- [DATASET RECORDS]
###

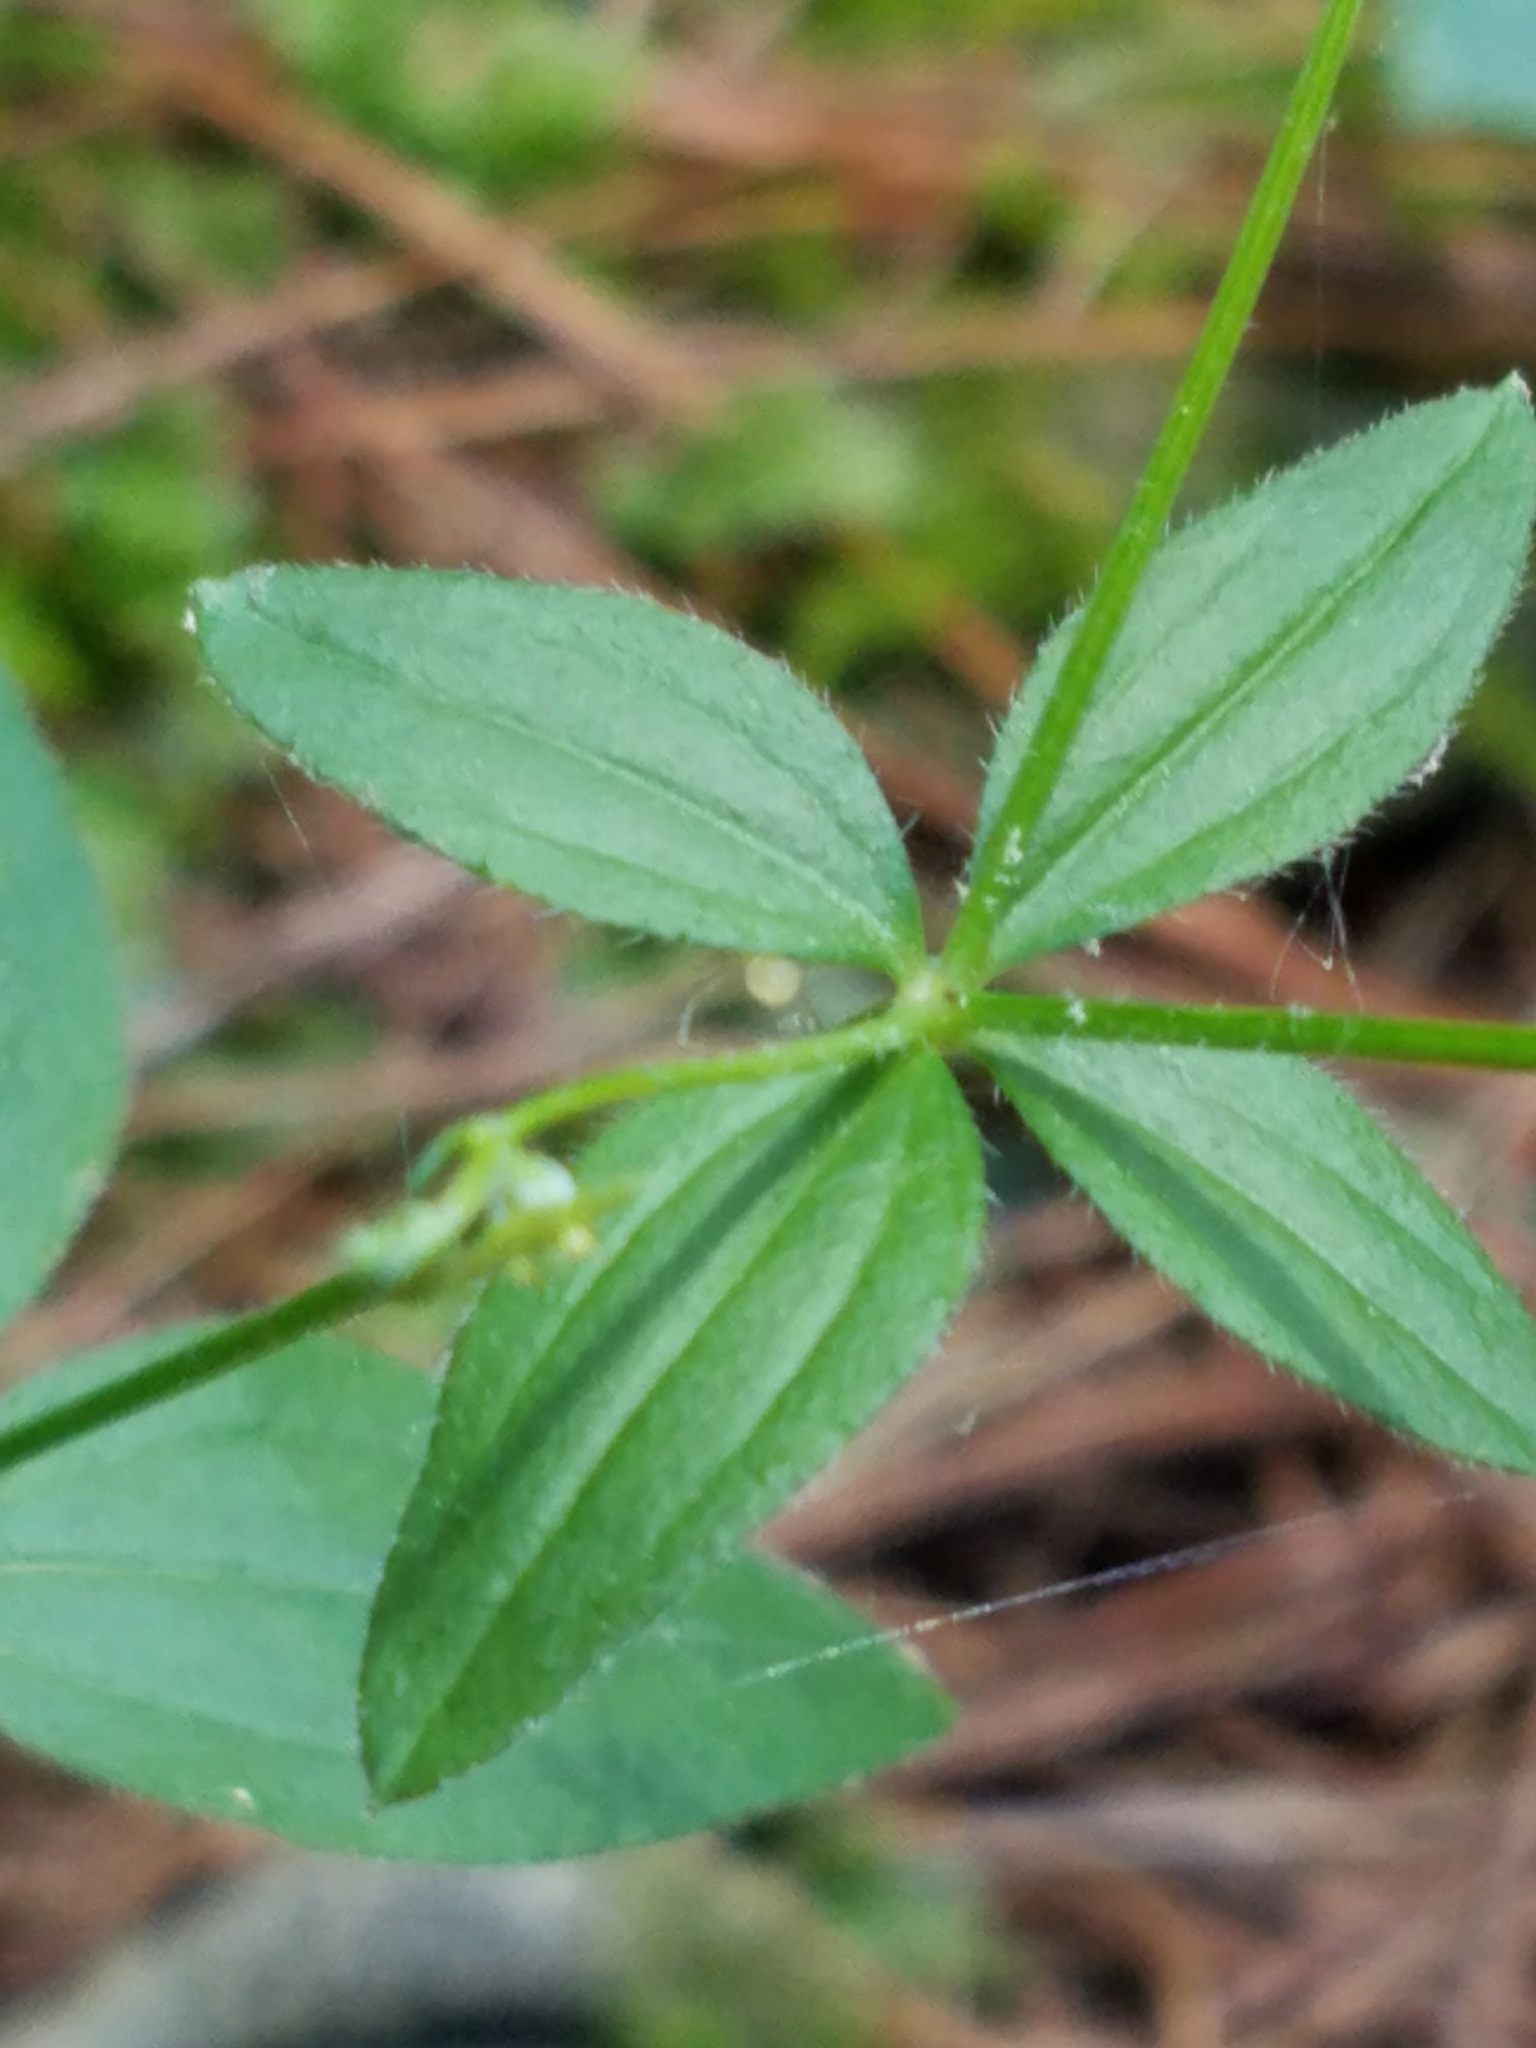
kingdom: Plantae
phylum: Tracheophyta
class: Magnoliopsida
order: Gentianales
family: Rubiaceae
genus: Galium
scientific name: Galium circaezans
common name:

###

- [WORK TO BE COMPLETED]
Arrange the lines from all the records above as a numbered list, skipping any blank lines and leaving the pictures out.

- [TASK RESULT]
1. kingdom: Plantae
2. phylum: Tracheophyta
3. class: Magnoliopsida
4. order: Gentianales
5. family: Rubiaceae
6. genus: Galium
7. scientific name: Galium circaezans
8. common name:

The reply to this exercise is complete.